▶ [Text section]:
In the period of his life during which he was still communicative, Bills’ artwork was consistently geometric, featuring paintings based on landscapes derived from and inspired by the contour patterns found in wood grain. Primarily focused on colors, these striking works were abstract masterpieces which revealed little of the artist’s mind, or created any specific world views which might give us insights into man’s psychic or spiritual life.

As he withdrew, however, and entered a world which was increasingly inner and unable to communicate with the outer world through language, Bill’s paintings began to change. They evolved into deeply spiritual investigations of the human experience, replete with lines of psychic force, generative imagery, and piercing questions about the nature of human relationship. Clearly, the loosening grip of the verbal and external mind on his inner world caused him to embark on a process of transformational discovery that changed his paintings; changed, in fact, not just the form of his paintings, but the very soul of his paintings.

▶ [Records shown]:
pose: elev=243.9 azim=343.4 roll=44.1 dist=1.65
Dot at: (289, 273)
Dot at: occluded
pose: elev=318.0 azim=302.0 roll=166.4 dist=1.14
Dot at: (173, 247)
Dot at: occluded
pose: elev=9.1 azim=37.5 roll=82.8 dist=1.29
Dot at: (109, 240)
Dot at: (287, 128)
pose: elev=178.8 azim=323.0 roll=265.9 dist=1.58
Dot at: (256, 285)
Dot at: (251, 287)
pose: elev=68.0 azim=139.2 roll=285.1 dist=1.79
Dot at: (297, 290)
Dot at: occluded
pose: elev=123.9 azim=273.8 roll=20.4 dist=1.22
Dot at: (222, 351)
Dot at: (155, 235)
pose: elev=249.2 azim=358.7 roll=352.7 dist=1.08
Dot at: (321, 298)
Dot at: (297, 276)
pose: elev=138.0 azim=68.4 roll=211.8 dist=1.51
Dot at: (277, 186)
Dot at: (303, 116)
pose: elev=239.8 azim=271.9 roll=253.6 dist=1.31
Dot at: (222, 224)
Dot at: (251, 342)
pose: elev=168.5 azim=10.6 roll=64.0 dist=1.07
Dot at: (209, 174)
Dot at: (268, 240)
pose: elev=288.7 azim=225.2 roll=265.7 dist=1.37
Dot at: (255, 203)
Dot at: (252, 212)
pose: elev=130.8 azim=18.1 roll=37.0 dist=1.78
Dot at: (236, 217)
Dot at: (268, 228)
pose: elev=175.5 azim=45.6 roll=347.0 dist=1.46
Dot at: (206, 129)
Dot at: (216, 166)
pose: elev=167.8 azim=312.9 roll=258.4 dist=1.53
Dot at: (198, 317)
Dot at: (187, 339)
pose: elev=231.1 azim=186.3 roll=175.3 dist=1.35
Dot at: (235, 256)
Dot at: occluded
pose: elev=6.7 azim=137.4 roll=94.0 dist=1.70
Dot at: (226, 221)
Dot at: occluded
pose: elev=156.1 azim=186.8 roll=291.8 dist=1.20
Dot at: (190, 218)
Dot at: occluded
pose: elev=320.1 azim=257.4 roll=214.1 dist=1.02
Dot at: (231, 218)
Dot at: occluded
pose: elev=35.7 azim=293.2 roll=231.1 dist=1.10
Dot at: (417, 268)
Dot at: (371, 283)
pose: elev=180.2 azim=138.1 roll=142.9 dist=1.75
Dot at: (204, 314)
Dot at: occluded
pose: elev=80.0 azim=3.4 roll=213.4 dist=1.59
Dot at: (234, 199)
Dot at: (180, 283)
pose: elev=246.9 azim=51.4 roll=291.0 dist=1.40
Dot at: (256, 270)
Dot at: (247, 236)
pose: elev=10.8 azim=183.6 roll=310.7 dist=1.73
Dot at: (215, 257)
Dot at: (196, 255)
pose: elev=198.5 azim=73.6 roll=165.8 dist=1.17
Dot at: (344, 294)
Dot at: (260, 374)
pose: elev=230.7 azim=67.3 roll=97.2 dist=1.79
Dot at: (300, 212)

▶ [What this exercise asks]:
**A.** Return, word for word, the portion of the passage on the artist's paintings between "As he withdrew, however, and" and "of his paintings.", inclusive.
**B.** Resume the passage on the artist's paintings, continuing after its final sentence.

▶ [The responses]:
**A.**
As he withdrew, however, and entered a world which was increasingly inner and unable to communicate with the outer world through language, Bill’s paintings began to change. They evolved into deeply spiritual investigations of the human experience, replete with lines of psychic force, generative imagery, and piercing questions about the nature of human relationship. Clearly, the loosening grip of the verbal and external mind on his inner world caused him to embark on a process of transformational discovery that changed his paintings; changed, in fact, not just the form of his paintings, but the very soul of his paintings.

**B.**
Just what was at work here?

I think what we are facing is a record of the original mind. I use this term in loose reference to the Zen master’s concept of an original mind, the mind we have before we are born. There is a noumenal mind, a mind in and of itself, that relates to what Meister Eckhart calls the mind of God; and this mind can of necessity bear little relationship to the phenomenal mind we inhabit during the course of a lifetime. This original mind is the mind into which the phenomenal mind returns as the soul releases its grip on the body. It is during this period that mind returns to mind; and in doing so, it forgets everything that mind ever was in this world. 

As I watch my father slowly decay into this otherness, which distresses us and we cannot access… it occurs to me that the distress is all our own, and belongs to this world only. My father (like Bill) seems entirely at peace with what is becoming of him; and perhaps this is because his mind is drawing inward towards that intimate contact with God, which we all so crave, but have so little understanding of. 

Of course that mind, and contact with it, must be quite unfamiliar to us; and so how do we know we are not seeing it, active, in this process? In short, we do not; and so maybe there is something far more subtle going on in the world of what we call “dementia” than we can fathom, from the world where we break things into pieces in order to understand them.